By: /s/ James J. Baker*  
  James J. Baker**  
  Chief Financial Officer  
  (Principal Financial Officer)  

 

Date: May 8, 2020

 

* The originally executed copy of this Certification will be maintained at the Sponsor’s offices and will be made available for inspection upon request.
   
** The registrant is a trust and Mr. Baker is signing in his capacity as Principal Financial Officer of Exchange Traded Concepts, LLC, the Administrative Sponsor of the registrant.

 

Exhibit 32.1

 

Certification of Principal Executive Officer

Pursuant to Section 906 of the Sarbanes-Oxley Act of 2002

 

In connection with this Quarterly Report on Form 10-Q for the quarter ended March 31, 2020 (the “Report”) of Perth Mint Physical Gold ETF (the “Registrant”) as filed with the U.S. Securities and Exchange Commission on the date hereof, I, J. Garrett Stevens, the Principal Executive Officer of the Registrant, hereby certify, to the best of my knowledge, that:

 

(1) The Report fully complies with the requirements of Section 13(a) or 15(d) of the Securities Exchange Act of 1934, as amended; and

 

(2) The information contained in the Report fairly presents, in all material respects, the financial condition and results of operations of the Registrant.

 

By: /s/ J. Garrett Stevens*  
  J. Garrett Stevens **  
  Chief Executive Officer  
  (Principal Executive Officer)  

 

Date: May 8, 2020

 

* The originally executed copy of this Certification will be maintained at the Sponsor’s offices and will be made available for inspection upon request.
   
** The registrant is a trust and Mr.
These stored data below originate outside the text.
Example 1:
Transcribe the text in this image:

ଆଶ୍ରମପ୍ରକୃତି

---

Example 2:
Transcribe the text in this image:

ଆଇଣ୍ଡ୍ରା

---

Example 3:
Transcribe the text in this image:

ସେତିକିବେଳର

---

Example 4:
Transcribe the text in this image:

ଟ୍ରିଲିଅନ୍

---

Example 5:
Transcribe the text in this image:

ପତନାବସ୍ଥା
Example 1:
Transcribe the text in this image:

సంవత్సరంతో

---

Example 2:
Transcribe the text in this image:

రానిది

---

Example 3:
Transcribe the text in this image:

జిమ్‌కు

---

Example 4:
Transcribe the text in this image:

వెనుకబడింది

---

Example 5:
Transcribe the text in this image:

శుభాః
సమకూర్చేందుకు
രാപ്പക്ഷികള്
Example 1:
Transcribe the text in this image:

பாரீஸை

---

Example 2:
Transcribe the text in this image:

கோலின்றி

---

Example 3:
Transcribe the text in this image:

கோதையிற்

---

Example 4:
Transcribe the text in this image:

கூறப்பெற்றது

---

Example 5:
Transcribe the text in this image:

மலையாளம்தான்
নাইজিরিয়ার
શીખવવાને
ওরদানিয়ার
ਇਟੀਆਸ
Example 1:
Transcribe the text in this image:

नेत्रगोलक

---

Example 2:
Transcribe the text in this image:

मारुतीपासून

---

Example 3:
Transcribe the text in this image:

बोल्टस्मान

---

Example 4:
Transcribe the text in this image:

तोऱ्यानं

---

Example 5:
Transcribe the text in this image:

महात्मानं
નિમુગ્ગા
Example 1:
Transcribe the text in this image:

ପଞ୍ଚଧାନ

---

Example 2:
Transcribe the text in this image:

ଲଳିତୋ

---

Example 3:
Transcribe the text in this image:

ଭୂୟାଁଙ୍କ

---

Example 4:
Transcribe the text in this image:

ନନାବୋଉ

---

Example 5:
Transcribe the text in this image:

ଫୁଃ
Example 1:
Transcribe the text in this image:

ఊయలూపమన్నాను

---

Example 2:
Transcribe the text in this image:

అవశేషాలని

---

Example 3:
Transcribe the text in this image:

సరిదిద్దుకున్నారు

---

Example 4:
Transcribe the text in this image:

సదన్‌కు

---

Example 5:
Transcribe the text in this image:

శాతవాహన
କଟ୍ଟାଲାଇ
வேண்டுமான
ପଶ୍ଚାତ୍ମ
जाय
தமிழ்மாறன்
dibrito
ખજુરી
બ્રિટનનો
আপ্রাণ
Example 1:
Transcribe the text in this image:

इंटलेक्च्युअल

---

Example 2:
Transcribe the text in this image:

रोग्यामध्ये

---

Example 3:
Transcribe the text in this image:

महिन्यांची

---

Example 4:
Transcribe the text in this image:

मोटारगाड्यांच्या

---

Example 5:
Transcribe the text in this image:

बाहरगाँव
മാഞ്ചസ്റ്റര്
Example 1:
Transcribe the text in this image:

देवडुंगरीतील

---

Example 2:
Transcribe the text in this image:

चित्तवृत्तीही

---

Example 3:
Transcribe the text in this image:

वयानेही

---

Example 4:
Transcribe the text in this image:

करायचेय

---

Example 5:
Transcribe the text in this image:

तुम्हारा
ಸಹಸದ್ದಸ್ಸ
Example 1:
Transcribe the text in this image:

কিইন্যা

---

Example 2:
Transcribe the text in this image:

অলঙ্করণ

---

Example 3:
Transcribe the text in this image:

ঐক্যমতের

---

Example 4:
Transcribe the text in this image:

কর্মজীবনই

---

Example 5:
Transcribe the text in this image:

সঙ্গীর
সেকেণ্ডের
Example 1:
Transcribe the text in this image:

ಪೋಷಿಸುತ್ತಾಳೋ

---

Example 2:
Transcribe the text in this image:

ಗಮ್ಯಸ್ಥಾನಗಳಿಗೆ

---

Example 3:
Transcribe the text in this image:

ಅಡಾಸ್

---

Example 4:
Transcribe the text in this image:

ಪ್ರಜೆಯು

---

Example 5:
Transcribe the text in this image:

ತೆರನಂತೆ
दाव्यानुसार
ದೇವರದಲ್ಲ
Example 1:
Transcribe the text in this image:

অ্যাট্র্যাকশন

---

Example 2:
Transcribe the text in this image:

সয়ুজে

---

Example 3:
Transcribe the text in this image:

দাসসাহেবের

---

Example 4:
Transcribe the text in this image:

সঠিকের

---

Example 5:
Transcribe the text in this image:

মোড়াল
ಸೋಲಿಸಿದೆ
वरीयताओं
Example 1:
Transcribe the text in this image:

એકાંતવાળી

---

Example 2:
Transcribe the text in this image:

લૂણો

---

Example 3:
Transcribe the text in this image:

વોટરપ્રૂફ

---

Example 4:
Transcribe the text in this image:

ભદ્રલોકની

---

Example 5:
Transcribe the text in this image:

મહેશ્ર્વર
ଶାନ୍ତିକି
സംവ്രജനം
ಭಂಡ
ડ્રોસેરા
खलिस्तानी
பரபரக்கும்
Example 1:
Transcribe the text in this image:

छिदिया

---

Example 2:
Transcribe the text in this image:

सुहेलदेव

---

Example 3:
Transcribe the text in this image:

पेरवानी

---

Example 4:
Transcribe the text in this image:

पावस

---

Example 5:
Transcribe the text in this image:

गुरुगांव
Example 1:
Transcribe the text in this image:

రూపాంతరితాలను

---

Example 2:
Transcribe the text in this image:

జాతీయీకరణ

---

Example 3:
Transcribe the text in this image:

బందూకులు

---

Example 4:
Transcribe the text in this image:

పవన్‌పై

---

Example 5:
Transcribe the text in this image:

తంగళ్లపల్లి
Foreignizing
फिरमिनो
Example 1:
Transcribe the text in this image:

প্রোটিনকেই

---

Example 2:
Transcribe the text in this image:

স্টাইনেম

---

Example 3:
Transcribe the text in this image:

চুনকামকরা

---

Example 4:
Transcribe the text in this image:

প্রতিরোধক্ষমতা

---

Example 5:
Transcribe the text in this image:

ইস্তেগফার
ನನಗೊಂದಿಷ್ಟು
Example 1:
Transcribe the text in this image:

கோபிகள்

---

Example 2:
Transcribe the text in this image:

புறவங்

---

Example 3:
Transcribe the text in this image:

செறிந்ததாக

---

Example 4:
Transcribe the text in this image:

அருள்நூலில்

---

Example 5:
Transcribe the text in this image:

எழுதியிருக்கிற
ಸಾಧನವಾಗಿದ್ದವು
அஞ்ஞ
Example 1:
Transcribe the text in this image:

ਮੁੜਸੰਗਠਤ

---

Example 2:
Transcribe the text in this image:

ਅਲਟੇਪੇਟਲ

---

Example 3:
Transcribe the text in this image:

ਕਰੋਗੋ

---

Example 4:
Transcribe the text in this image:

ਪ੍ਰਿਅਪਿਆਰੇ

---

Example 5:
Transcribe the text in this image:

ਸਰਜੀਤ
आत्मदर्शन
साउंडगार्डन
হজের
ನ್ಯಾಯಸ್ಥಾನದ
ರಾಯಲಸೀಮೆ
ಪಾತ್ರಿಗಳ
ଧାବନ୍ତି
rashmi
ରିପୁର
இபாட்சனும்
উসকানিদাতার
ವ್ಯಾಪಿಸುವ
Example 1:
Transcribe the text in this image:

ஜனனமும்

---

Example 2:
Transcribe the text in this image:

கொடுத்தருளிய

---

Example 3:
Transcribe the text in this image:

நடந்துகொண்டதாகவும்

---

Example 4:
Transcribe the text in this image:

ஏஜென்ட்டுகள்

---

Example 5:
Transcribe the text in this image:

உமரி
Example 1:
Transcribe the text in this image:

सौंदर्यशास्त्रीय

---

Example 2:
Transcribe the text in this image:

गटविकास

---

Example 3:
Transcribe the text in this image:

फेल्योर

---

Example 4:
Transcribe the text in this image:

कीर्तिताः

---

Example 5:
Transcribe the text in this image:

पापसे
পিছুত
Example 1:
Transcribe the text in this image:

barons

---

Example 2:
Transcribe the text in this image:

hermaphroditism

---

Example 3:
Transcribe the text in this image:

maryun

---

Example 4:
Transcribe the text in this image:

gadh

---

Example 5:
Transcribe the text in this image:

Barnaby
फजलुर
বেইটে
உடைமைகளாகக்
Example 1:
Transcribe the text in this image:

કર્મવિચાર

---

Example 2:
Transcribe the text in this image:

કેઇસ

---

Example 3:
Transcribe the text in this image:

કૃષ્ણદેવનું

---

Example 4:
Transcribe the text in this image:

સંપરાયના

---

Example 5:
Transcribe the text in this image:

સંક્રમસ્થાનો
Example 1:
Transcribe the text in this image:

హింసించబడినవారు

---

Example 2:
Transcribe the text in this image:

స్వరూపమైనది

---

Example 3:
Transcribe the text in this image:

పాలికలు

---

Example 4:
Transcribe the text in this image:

Stevens is signing in his capacity as Principal Executive Officer of Exchange Traded Concepts, LLC, the Administrative Sponsor of the registrant.

  

Exhibit 32.2

 

Certification of Principal Executive Officer

Pursuant to Section 906 of the Sarbanes-Oxley Act of 2002

 

In connection with this Quarterly Report on Form 10-Q for the quarter ended March 31, 2020 (the “Report”) of Perth Mint Physical Gold ETF (the “Registrant”) as filed with the U.S. Securities and Exchange Commission on the date hereof, I, James J. Baker, the Principal Financial Officer of the Registrant, hereby certify, to the best of my knowledge, that:

 

(1) The Report fully complies with the requirements of Section 13(a) or 15(d) of the Securities Exchange Act of 1934, as amended; and

 

(2) The information contained in the Report fairly presents, in all material respects, the financial condition and results of operations of the Registrant.

 

By: /s/ James J. Baker *  
  James J. Baker **  
  Chief Financial Officer  
  (Principal Financial Officer)  

 

Date: May 8, 2020

 

* The originally executed copy of this Certification will be maintained at the Sponsor’s offices and will be made available for inspection upon request.
   
** The registrant is a trust and Mr. Baker is signing in his capacity as Principal Financial Officer of Exchange Traded Concepts, LLC, the Administrative Sponsor of the registrant.